Ce congrès annuel est le plus grand événement du calendrier de l’EASL, attirant des experts scientifiques et médicaux du monde entier pour se renseigner sur les dernières recherches sur le foie. Les spécialistes présents présentent, partagent, débattent et concluent sur les dernières recherches scientifiques en hépatologie, travaillant pour améliorer le traitement et la gestion des maladies du foie dans la pratique clinique. Cette année, le congrès devrait attirer environ 10 000 délégués de tous les coins du monde. L’International Liver Congress ™ 2018 se tiendra du 11 au 15 avril 2018 au Palais des Congrès de Paris, à Paris.

À propos de l’Association européenne pour l’étude du foie (EASL)

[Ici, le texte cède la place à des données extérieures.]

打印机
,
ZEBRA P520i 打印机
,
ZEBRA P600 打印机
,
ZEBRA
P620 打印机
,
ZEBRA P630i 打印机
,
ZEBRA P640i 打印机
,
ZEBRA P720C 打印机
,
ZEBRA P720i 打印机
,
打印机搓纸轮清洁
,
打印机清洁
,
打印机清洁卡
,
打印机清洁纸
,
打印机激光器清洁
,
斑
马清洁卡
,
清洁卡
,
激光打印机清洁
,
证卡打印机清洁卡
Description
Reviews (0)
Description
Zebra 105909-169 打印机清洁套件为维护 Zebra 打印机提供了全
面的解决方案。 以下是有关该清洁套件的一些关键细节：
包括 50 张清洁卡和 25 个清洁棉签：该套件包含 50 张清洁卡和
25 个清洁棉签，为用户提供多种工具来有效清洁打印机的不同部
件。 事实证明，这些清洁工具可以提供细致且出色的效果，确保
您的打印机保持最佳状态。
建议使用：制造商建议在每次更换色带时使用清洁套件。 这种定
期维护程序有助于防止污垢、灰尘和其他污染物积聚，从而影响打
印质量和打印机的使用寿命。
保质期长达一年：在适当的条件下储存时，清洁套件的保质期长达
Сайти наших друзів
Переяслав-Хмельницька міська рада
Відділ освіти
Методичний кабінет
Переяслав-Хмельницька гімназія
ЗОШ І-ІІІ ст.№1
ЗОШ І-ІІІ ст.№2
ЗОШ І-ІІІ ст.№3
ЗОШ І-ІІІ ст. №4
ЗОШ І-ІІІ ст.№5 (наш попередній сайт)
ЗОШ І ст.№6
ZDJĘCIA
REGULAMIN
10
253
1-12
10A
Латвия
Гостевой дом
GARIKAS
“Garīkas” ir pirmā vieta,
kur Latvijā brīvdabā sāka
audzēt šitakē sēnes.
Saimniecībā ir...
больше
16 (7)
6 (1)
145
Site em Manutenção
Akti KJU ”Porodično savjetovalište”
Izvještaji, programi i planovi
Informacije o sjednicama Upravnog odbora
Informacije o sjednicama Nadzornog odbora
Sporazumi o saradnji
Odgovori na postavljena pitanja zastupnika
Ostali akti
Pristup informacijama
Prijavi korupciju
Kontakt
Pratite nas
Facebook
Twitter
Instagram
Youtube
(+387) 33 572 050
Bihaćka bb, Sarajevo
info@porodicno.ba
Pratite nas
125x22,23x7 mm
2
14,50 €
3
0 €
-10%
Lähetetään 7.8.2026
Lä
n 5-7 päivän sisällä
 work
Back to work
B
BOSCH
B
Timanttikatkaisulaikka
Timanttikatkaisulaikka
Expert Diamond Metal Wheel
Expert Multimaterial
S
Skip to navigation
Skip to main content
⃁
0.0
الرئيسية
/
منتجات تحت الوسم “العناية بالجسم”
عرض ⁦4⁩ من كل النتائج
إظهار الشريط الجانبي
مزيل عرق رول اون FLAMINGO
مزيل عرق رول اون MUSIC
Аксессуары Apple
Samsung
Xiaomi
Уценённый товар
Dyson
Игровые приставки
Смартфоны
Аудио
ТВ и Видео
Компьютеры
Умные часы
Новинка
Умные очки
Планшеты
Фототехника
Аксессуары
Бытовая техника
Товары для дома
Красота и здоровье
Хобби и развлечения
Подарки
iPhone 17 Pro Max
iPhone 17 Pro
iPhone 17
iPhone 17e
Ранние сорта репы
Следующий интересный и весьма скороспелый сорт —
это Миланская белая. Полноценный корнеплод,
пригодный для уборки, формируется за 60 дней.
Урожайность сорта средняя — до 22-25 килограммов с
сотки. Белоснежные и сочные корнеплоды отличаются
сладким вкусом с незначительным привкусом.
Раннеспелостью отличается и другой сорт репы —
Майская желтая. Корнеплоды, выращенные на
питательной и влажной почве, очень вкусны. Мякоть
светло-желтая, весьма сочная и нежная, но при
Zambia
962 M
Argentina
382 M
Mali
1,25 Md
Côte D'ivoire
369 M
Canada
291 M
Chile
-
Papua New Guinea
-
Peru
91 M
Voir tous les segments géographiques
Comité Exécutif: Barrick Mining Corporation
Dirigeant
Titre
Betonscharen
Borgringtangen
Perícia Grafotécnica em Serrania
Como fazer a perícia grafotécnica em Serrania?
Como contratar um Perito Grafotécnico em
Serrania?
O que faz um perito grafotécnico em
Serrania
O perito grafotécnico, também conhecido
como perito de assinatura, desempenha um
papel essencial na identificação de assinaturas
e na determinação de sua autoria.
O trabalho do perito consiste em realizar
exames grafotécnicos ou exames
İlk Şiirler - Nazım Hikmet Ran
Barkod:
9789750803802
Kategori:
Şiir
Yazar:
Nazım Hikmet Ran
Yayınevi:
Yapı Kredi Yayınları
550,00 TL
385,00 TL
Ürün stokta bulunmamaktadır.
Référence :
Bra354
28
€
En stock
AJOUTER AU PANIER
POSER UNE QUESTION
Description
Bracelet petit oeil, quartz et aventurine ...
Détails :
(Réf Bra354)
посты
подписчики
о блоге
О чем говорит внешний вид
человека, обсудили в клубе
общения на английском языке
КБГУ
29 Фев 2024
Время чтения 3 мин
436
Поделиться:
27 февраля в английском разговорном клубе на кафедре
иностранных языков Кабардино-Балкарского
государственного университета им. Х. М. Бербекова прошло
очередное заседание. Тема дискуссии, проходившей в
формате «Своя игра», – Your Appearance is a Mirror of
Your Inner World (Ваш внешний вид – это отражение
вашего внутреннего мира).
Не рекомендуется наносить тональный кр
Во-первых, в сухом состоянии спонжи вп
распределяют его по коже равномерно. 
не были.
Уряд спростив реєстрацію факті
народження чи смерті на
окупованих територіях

Depuis sa création en 1966, cette organisation à but non lucratif compte maintenant plus de 4 000 membres venant du monde entier, dont de nombreux hépatologues de premier plan en Europe et au-delà. L’EASL est la principale association du foie en Europe, ayant évolué pour devenir une association européenne majeure ayant une influence internationale et ayant fait ses preuves dans la promotion de la recherche sur les maladies hépatiques, soutenant une éducation plus large et promouvant des changements dans la politique européenne du foie.

Contact

Pour plus d’informations, veuillez contacter le service de presse de l’ILC à l’adresse suivante:

  • Email: presse@easloffice.eu
  • Téléphone: +41 (0) 22 807 29 88

Référence de l’emplacement sur place

Titre de la session: Session parallèle: VHC: Viser l’élimination

Heure, date et lieu de la session: 16h00-18h00, vendredi 13 avril 2018, sud 2

Présentateur: Zohha Alam, États-Unis

Résumé: Test du VHC et lien avec les soins: élargir l’accès aux soins du VHC grâce à l’engagement électronique en matière de santé (3558)

Titre de la session: Zone de l’affiche

Heure, date et lieu de la session: 12. avril 2018, 09:00 – 17:00 & amp; 12. avril 2018, de 09h00 à 17h00

Présentateurs: Sarah Robbins, États-Unis (3413) et Jeffrey Lazarus, États-Unis (970)

Résumés: Quantification de l’impact de la réalisation des objectifs de la Stratégie mondiale pour le secteur de la santé (GHSS) de l’Organisation mondiale de la Santé (OMS) pour l’hépatite C dans la région EURO (3413) et Suivi des changements de la réponse politique européenne au traitement de l’hépatite C Résultats CORE de 2016 à 2017 (970)

Divulgations d’auteur

Sarah Robbins: Cette étude a été financée par l’Observatoire Polaris grâce à des subventions de la Fondation John C. Martin et du Centre for Disease Analysis. Zohha Alam: aucun rapporté.

Les références

1. Organisation Mondiale de la Santé. Stratégie mondiale du secteur de la santé sur l’hépatite virale 2016-2012. Juin 2016. Disponible à partir de:. Dernier accès: février 2018.